Government will never acknowledge it but vehemently and vigorously deny it. But the reality is that its price controls are a major fuellant of inflation and a great disservice to the populace even though many of the populace appealed for them, unaware that the result would not be an easing of their distress, but a grievous worsening of their lot.


Last week government demonstrated, yet again, its total inability to recognise the gargantuan economic prejudices of price controls.


The Minister of Energy and Power Development, Rtd Lieutenant-General Mike Nyambuya, announced that the cabinet had, on August 11 approved new fuel prices of $320 per litre of diesel and $335 per litre of petrol.
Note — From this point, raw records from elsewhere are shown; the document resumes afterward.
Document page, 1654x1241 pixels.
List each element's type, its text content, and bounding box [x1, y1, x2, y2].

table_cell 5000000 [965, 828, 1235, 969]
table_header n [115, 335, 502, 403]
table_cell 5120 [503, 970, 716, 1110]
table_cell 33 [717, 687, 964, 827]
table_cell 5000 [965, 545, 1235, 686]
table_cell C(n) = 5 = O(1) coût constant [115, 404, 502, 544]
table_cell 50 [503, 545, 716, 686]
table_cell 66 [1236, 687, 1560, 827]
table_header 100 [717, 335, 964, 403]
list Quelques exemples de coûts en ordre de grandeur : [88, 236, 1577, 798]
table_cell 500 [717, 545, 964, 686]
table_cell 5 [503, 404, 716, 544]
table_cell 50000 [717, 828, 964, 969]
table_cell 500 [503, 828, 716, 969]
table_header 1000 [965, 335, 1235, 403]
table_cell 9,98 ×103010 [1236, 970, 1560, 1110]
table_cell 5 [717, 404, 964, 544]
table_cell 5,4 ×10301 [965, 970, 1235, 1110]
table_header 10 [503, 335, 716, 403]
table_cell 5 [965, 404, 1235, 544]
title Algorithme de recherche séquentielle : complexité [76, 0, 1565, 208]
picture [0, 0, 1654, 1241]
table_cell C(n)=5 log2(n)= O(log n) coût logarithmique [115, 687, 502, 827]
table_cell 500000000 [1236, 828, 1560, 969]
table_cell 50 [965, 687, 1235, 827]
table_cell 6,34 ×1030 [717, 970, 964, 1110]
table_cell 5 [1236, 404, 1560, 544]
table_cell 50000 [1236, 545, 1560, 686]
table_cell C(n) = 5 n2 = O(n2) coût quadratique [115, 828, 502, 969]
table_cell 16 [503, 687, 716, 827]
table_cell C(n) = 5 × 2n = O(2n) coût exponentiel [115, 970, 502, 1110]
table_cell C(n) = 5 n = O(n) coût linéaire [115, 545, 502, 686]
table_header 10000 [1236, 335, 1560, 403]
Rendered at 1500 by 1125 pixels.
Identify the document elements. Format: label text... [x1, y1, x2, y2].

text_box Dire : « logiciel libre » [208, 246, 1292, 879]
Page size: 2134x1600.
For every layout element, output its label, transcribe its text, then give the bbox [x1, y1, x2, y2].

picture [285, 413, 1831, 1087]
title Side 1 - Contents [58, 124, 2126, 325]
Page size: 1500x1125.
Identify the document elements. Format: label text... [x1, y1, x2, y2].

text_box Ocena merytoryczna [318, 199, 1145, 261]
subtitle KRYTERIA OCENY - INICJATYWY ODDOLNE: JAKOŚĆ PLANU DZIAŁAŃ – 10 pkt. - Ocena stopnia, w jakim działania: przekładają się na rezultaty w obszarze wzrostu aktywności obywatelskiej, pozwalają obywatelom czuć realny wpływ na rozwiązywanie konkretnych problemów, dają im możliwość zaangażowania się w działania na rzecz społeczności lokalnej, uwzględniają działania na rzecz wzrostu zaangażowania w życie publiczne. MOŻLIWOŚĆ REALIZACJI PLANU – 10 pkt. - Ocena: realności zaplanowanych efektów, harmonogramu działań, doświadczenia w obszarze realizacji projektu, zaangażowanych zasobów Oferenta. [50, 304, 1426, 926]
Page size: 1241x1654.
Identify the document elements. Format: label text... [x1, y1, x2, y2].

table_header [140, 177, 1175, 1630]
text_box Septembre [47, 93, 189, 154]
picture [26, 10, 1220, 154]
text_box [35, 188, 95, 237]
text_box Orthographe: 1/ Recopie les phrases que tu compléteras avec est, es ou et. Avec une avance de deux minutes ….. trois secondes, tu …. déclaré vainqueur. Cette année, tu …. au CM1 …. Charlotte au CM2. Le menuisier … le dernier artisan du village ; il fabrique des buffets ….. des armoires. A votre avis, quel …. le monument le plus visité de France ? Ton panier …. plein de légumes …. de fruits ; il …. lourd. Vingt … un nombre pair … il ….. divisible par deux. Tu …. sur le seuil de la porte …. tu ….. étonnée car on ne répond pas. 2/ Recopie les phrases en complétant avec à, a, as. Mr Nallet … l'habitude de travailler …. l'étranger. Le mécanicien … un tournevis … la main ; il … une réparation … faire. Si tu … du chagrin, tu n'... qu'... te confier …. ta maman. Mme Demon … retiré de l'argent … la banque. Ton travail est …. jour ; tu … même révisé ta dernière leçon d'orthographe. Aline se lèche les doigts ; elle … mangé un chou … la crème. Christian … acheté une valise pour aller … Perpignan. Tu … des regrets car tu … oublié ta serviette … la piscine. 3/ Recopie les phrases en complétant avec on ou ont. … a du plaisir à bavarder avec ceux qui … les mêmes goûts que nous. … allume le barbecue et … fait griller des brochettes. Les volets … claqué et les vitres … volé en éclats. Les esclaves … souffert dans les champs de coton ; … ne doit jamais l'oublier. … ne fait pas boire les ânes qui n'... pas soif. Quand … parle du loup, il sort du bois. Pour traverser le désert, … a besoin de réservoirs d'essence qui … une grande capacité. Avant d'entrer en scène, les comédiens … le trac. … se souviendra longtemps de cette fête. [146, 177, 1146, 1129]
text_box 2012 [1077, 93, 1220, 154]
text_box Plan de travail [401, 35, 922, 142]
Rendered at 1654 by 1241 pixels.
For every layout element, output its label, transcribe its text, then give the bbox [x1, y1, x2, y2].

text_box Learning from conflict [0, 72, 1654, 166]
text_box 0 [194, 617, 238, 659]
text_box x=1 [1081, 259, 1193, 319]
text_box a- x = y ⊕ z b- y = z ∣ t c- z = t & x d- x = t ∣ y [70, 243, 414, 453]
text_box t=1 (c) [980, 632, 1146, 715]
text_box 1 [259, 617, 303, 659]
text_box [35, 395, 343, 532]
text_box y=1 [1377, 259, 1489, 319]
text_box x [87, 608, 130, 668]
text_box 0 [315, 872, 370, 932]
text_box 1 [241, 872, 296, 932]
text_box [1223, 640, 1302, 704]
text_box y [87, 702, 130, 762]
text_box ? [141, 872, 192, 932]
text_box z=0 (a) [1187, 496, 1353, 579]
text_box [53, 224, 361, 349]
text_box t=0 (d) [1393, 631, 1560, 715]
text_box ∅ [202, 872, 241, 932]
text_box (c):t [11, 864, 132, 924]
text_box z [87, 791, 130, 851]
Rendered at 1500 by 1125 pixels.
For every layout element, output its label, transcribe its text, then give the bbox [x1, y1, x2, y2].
Such prices were clearly founded upon presently prevailing world crude oil prices and the recently established interbank exchange rate of US$1:$250, inclusive of procurement costs, Noczim Debt Redemption Levy, Carbon Tax, and government’s perceptions of the operating costs of fuel importers, distributors and retailers.


But those prices do not recognise that currency available to Noczim and through the interbank market does not suffice to fund all Zimbabwe’s fuel import needs and that, therefore, much fuel can only be obtained if foreign currency is sourced at a premium from “free funds”, being funds which do not mandatorily have to be repatriated to Zimbabwe and sold through the interbank market.


Therefore, Zimbabwe is about to be faced, once more, with horrendous fuel shortages, which will only partially be addressed at massive cost through the black market.


Commuter transport will become grossly inadequately available and that as will be available will be at prohibitively high cost (through price control circumventions), the operations of industry, commerce, mining, agriculture and tourism will all be severely hampered, the future of many businesses will once again be endangered and the long-awaited economic recovery, supposedly about to commence, will become another mirage.


Government must, one hopes, eventually learn that the only way to contain and curb price hikes is by having a virile, thriving economy, driven by productivity and competition.


Surpluses breed efficiencies and cost containment in order that price competitiveness can operate.


Price controls breed shortages, inflation and economic collapse. But will government ever be mature enough to learn and heed that, or will government continue its relentless pursuit of repetitive error?